[PASSAGE GIVEN start]
What the Closure of Memorial Means for Civil Society in Russia

Interview with Dr. Kathleen Smith

Introduction and Background

The Russian government’s closure of Memorial, a well-respected human rights advocacy organization, sent shockwaves throughout civil society in Russia. Memorial was founded in the Soviet Union in the latter half of the 1980s and tirelessly worked to document the atrocities and political repression carried out by Stalin and other leaders of the Soviet Union. The Russian government accused Memorial of violating the highly controversial “foreign agent” law which requires that any organization receiving funding from abroad be labeled as a “foreign agent,” claiming that Memorial created “false images of the USSR as a terrorist state.” On December 28th, 2021, Russia’s Supreme Court sided with these arguments, leading to the shutdown of Memorial.

While Memorial’s closure is hardly the first civil society organization or independent media source to be forcibly shut down in Russia in recent years, the closing of Memorial, the oldest and arguably best-known human rights group in the country, is cause for alarm. In a statement given after the closing of Memorial, Jan Raczynski, Memorial’s Board Chairman, argued that the closure is a “bad signal showing that our society and country are moving in the wrong direction.”

Given the gravity of the situation, our team at Democracy and Society reached out to Dr. Kathleen Smith, an expert in Russian politics and a professor at Georgetown University, to better understand the reasons behind Memorial’s closure and the impacts this will have on civil society in Russia. The following is the transcript from our interview with Dr. Smith, which was conducted by editors Janelle Clausen and Evan Mann on January 6, 2022.    

Thank you for taking the time to join us, Prof. Smith. You are a professor at Georgetown University’s Center for Eurasian, Russian, and East European Studies, as well as a political scientist who has extensively studied Russian memory politics and transitional justice. And I believe you have been looking at Memorial for quite a long time. Could you just start us off with a little bit about your studying of Memorial, memory politics, and what got you into that?

Ever since I first started studying Russia, I was fascinated by the Stalinist period.

How was there a massive wave of terror and repression that people didn’t talk about in the public sphere? As an undergraduate, this was one of the biggest questions about the Soviet Union and it was an extremely relevant question for the time. I started a Ph.D. program, when Gorbachev began to show himself as a reformer. The question that captivated me was what happens with past acts of repression as you shift into a more open political society? Glasnost, Perestroika, they started as economic reform programs. However, it soon became clear that these programs could not function without reducing censorship. 

I was really studying memory politics, just as these ideas were coming into the public sphere. Initially, it meant reading Soviet newspapers and periodicals, identifying cases where you could see that people were becoming bolder and the state censor was allowing more materials through. Following that, there was a remarkable push for what were called informal associations, or неформалы (nye formali), to distinguish them from the rest of organizational life, which had to be approved by the state. In this way, Memorial started its activity in 1987, the year I graduated from college, and by the time I went to do my Ph.D. research in 1991, it had become a nationwide and transnational movement.
[PASSAGE GIVEN end]
[DATA SECTION start]
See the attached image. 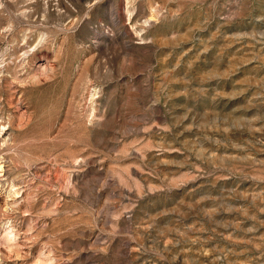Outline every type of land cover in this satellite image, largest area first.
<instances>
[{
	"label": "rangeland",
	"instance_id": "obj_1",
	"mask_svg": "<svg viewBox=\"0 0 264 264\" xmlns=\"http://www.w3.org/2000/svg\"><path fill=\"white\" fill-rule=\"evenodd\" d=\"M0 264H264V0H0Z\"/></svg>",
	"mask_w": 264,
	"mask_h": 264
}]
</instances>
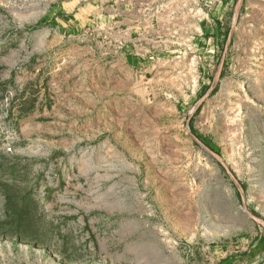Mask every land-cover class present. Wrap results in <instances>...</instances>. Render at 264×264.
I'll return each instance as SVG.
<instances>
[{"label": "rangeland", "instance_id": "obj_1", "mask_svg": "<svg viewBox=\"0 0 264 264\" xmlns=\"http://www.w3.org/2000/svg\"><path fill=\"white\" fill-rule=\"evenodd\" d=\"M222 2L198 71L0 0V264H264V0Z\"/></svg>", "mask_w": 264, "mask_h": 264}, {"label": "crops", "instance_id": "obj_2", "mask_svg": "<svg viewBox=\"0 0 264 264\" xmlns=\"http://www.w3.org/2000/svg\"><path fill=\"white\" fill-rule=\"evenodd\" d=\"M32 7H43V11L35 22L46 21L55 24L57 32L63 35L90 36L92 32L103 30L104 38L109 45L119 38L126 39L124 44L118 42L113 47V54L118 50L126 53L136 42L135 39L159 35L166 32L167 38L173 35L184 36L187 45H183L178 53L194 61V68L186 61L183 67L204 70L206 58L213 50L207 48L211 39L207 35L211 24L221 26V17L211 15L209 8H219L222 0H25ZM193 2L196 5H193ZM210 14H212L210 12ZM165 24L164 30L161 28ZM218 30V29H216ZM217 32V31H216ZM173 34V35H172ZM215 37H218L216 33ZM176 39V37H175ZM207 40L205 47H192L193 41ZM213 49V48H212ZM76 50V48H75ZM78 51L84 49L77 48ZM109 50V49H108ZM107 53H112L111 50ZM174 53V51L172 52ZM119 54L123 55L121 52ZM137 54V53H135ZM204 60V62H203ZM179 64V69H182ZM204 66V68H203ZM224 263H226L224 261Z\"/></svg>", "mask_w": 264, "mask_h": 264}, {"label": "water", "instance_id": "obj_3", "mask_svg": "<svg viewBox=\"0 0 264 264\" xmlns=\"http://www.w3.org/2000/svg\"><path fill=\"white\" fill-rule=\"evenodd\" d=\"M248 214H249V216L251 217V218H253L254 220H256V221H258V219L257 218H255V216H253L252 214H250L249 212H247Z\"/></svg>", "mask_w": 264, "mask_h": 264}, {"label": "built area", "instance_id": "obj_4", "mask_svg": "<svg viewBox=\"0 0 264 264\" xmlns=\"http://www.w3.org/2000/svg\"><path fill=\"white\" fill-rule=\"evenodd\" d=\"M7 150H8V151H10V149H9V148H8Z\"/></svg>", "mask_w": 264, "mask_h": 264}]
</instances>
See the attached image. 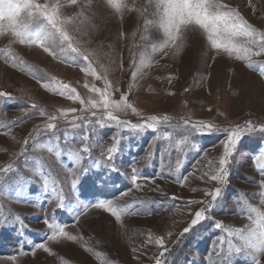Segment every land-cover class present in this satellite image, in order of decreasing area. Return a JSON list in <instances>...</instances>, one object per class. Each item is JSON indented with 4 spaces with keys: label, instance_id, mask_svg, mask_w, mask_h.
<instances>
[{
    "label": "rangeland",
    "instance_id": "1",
[DATA SECTION end]
TASKS –
A – Repeat the part of the interview on Memorial's closure starting with "How was there" and going on through "without reducing censorship.".
B – Name every person mentioned by name in the interview on Memorial's closure.
These items are separate material from the interview on Memorial's closure.

ANSWERS BY TASK –
A –
How was there a massive wave of terror and repression that people didn’t talk about in the public sphere? As an undergraduate, this was one of the biggest questions about the Soviet Union and it was an extremely relevant question for the time. I started a Ph.D. program, when Gorbachev began to show himself as a reformer. The question that captivated me was what happens with past acts of repression as you shift into a more open political society? Glasnost, Perestroika, they started as economic reform programs. However, it soon became clear that these programs could not function without reducing censorship.

B –
Stalin
Jan Raczynski
Kathleen Smith
Janelle Clausen
Evan Mann
Gorbachev